● Document excerpt:
⁂

# 6-n-bait question for Tommy



## Moon (Feb 24, 2007)

Tommy,

Dropped the 6-n-bait I got from you and busted out most of the eyes. Had it re-wrapped over x-mas and used Fugi guides. I think I might go ahead and put a reel seat on the rod. I do like the coasters, but think I would perfer a reel seat. You told me what size I would need , but can't remember the size you suggested. Could you please tell me again what fugi reel seat I should use? Thanks!!!


----------



## Tommy (Jan 24, 2001)

Moon,

Sorry to hear about the little "accident"... 

I think a 22mm will fit but I have to wait until I get home to measure the butt.

I'll let you know.

Tommy


----------



## Tommy (Jan 24, 2001)

13' 6nbait butt diameter measures 23mm with shrink tube. I'm not a rod builder but i think the 22mm fuji is slightly oversized and would probably fit.

Tommy


----------



## Moon (Feb 24, 2007)

Tommy, 

Thanks!!


----------



## Mark G (Nov 15, 2004)

Tommy said:


> 13' 6nbait butt diameter measures 23mm with shrink tube. I'm not a rod builder but i think the 22mm fuji is slightly oversized and would probably fit.
> 
> Tommy


If I may offer some assisstance- I think you'll find the standard fuji seat is actually undersized for the ID- meaning a typical 22mm seat will have an actual ID. of about 21.8 mm.

IF you need it to fit around the 23mm, you'll likely need to go with a size 24mm real seat.

Sometimes the trigger type reel seats do have a slightly larger ID than a standard seat, but still not larger than the stated size, so even with a 22mm trigger seat, I don't think it would work.

If a section of the heat shrink were removed- it might be enough to let the size 22mm seat fit.


Hope that helps.


----------



## Tommy (Jan 24, 2001)

Thanks Mark,

Like I said, I am not a rod builder. I have been told by a rod builder that the 22mm trigger seat is a little bigger ID than 22mm.

⁂

● Task set:
A - Lay out the saved entries as a JSON list of strings, one string per line with blank lines omitted, covering everything from the line containing "At which category" down to the end of the entries.
B - Continue the reel seat thread from the point where it stops.

[Saved entries]
⁂

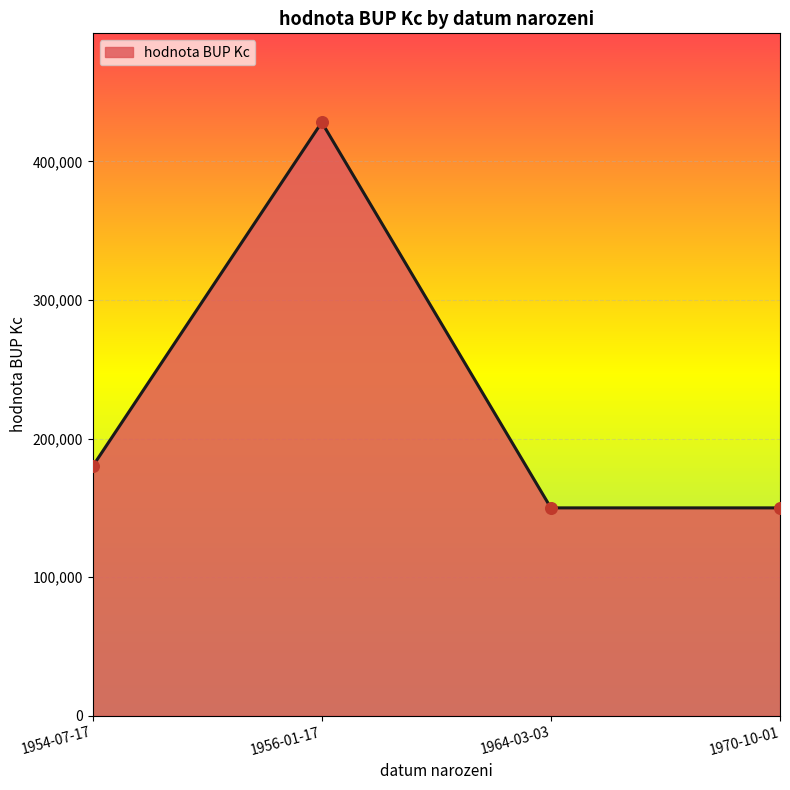

Between 1964-03-03 and 1956-01-17, which is larger?

1956-01-17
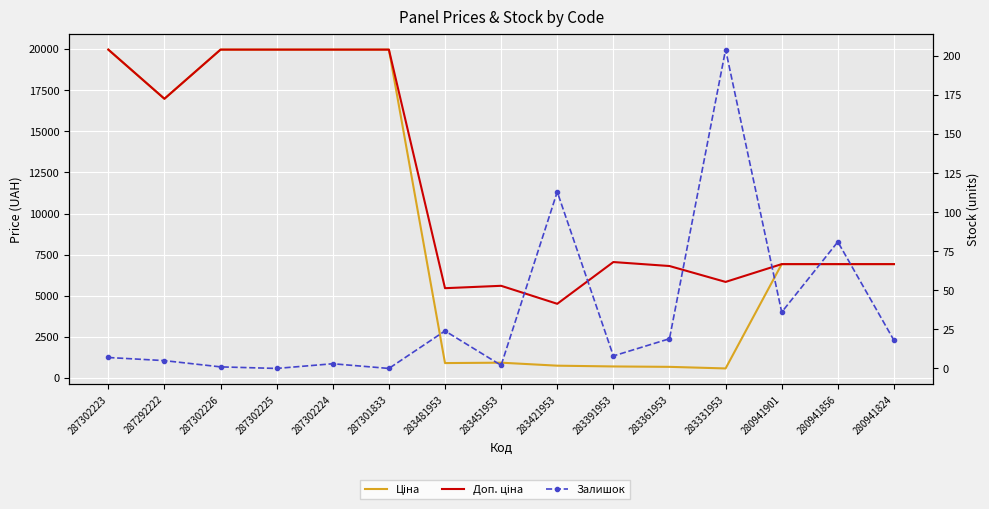

At which label is Ціна closest to 10274?

280941901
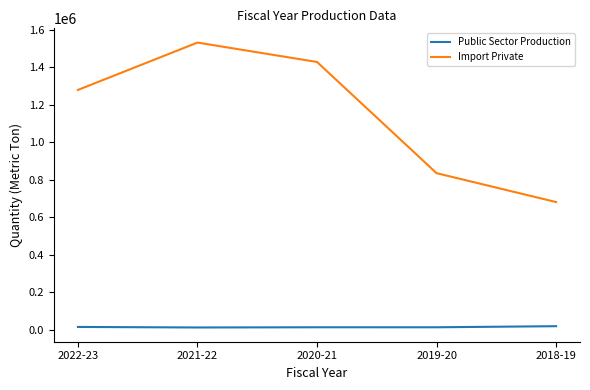

List the series in order of their peak value, lowest first.

Public Sector Production, Import Private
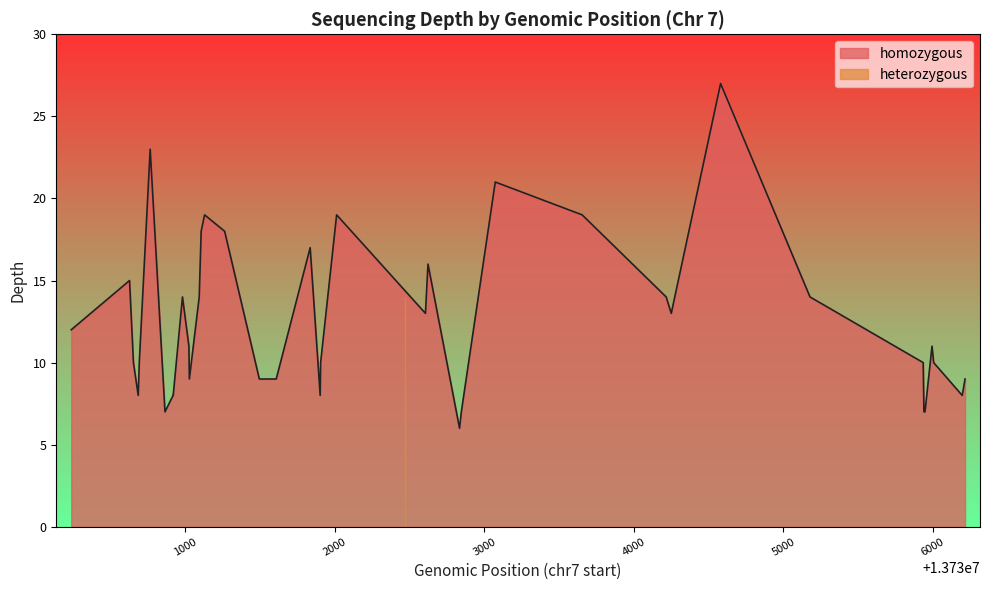

What is the minimum value for homozygous?

6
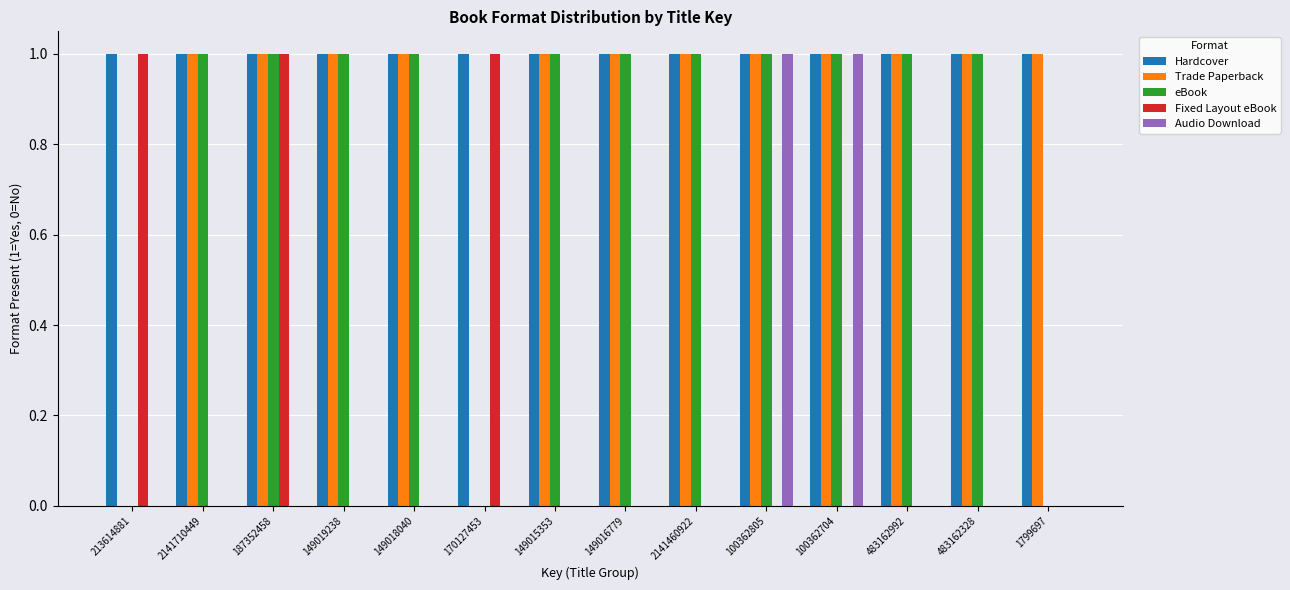

The value of Trade Paperback at 170127453 is -1. True or false?

False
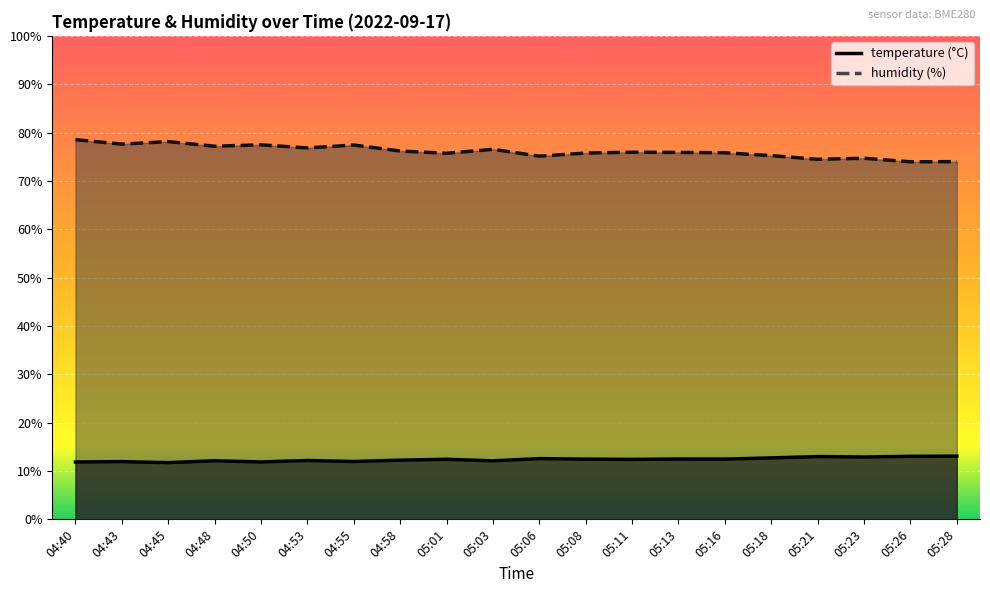

Reading left to right, extract all data points from this chart.

temperature: 04:40=11.9	04:43=11.9	04:45=11.7	04:48=12.1	04:50=11.9	04:53=12.2	04:55=12.0	04:58=12.2	05:01=12.4	05:03=12.1	05:06=12.6	05:08=12.4	05:11=12.4	05:13=12.5	05:16=12.5	05:18=12.7	05:21=13.0	05:23=12.9	05:26=13.0	05:28=13.1
humidity: 04:40=78.5	04:43=77.6	04:45=78.1	04:48=77.2	04:50=77.5	04:53=76.8	04:55=77.4	04:58=76.2	05:01=75.7	05:03=76.5	05:06=75.1	05:08=75.8	05:11=75.9	05:13=75.9	05:16=75.8	05:18=75.2	05:21=74.5	05:23=74.7	05:26=74.0	05:28=74.0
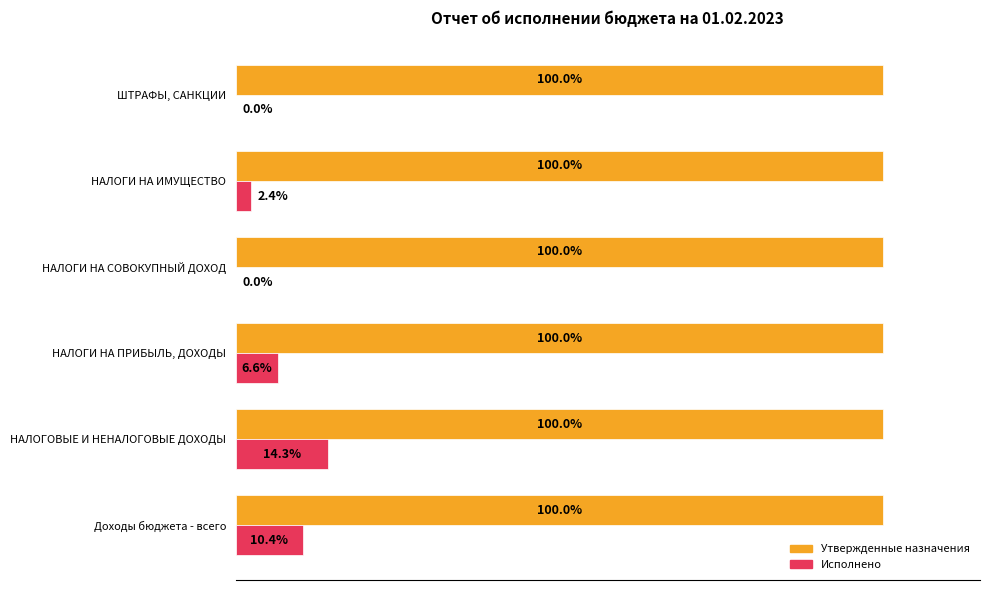

At which category is the sum across all series the highest?

НАЛОГОВЫЕ И НЕНАЛОГОВЫЕ ДОХОДЫ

⁂

● Written responses:
A -
[
  "At which category is the sum across all series the highest?",
  "НАЛОГОВЫЕ И НЕНАЛОГОВЫЕ ДОХОДЫ"
]

B -
A 24 will work for sure.

Tommy


----------



## big brother (May 15, 2002)

Just a little off topic, but I have a 6 n bait I stole errrrrrrrr, borrowed errrrrrrrrrrrrrr it ended up in my jeep from Tommy, understand that I am not fluent in British English, but it is one of the best 8 n bait rods I have ever fished. Do not judge the rod by it's name. 
charlie


----------



## SteveZ (Nov 30, 2006)

*Which one?*

Hey Charlie. Is that rod you "borrowed" a 12' or 13'? When I went to Wilmington I threw a 13' and liked it a lot. Wondering how the 12' compares. Thanks.


----------



## big brother (May 15, 2002)

Hi Steve,
The one I have is a 12', as Tommy tells it, I am to old and to much of a wuss to handle 13 or 14' rods anymore. I don't think i'm getting old, there are just an amazing number of really young people surf fishing now. LOL
charlie


----------



## johnp (Mar 5, 2004)

charlie

i've been experimenting along those same lines myself. the only concern i have is if we live long enough does that mean we will eventualy be throwing 8nbait with 6' rods. could open a whole new market for tommy and afaw...lol

john


----------



## SteveZ (Nov 30, 2006)

*Right there with ya...*



big brother said:


> I am to old and to much of a wuss


 :redface: Methinks we're about the same vintage...


----------



## Tommy (Jan 24, 2001)

Steve,

Yourself, Charlie and JohnP are all of the same vintage.

You know all that stuff they say about fine wine and age.......

Not in this case... lol

 

Tommy


----------



## Webmaster (Jun 13, 2005)

What is this stuff ???????????
I’ll be 61 this year and I’m still continuing to make improvements in distance.
TECHNIQUE over age – TECHNIQUE over brute strength.
Roy


----------



## SteveZ (Nov 30, 2006)

*24*

Got my 6&bait delivered this morning. A 24mm reel seat fits perfectly on top of the shrink sleeve.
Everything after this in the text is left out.